Wednesday, June 5, 2013

Frogs, ecotourism, and litter

After a day of monsoonal rains the hylid fog Trachycephalus typhonius move to a breeding pond, males start to call, and soon the noise becomes overpowering. Just off the Northside Road in Tobago one of the most spectacular auditory displays in the amphibian world, and in all of nature, could be seen and heard. On June 3rd, we found a chorus than consisted of hundreds of individuals. Males pushed and chased other males away when they came too close. Females were picking males to amplex with, probably based on the qualities of the male's call, but the position of the male within the chorus. An important choice that will influence the success of her genes in the next generation. Satellite males were frequently standing by pairs in amplexus, and males were frequently challenging each other. Other herps nearby included the rattle-voice treefrog, Hypsiboas crepitans and the tungara frog, Eupemphix pustulosus, as well as the slug-eating snake, Sibon nebulata, and the cat-eyed snake, Leptodiera annulata.

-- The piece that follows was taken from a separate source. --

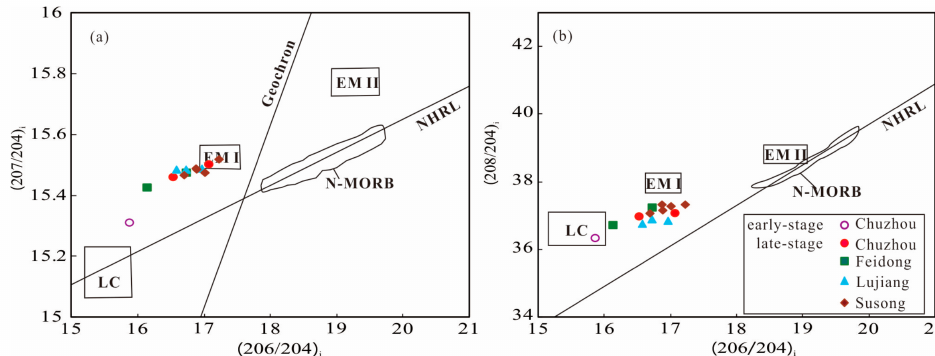
Figure 7. Plots of initial Pb isotopic ratios for volcanic rocks of the Xileng Formation: ( a ) 207 Pb/ 204 Pb versus 206 Pb/ 204 Pb; ( b ) 208 Pb/ 204 Pb versus 206 Pb/ 204 Pb. LC: lower crust; EM: enriched mantle; N-MORB: normal mid-ocean ridge basalt; NHRL: northern hemisphere reference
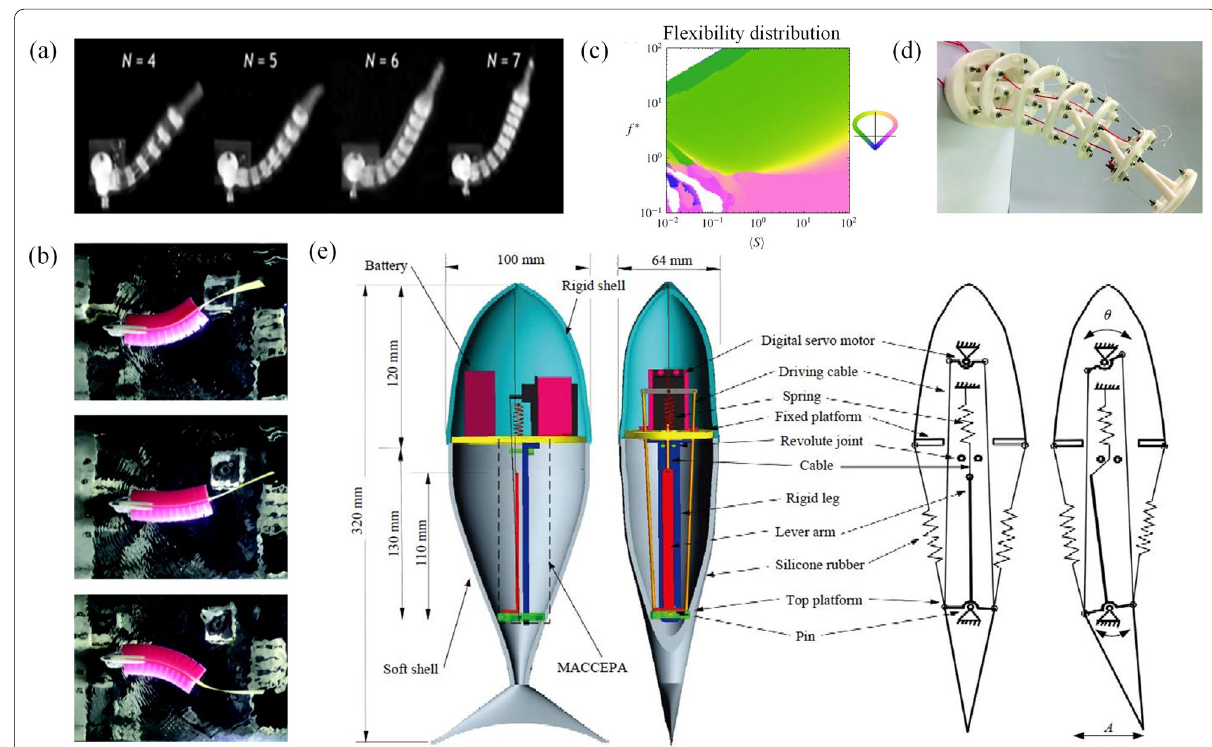
Figure 6 Body stiffness research: ( a ) The biological principle test [182]; ( b ) The whole body stiffness research [184]; ( c ) The optimal distributed stiffness for maximum efficiency [187]; ( d ) The tensegrity robotic fish structure [192]; ( e ) The MACCEPA structure [190]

Male Trchycephalus chasing way a competitor, note blue fabric at bottom left. JCM
The Trachycephalus chorus is one of those spectacular events that everyone appreciates when they see it. However, this particular chorus was marred by the fact that the breeding pond was full of bottles, cans, plastic containers and styrofoam trays. Trinidad and Tobago could develop an ecotourism industry around the herpetofauana as they have for birds - chorusing Trachycephalus would be a high interest event that would draw people from all over the world. People who would be staying in hotels, eating in restaurants, and paying tour guides. But, the trash problem needs to be solved first.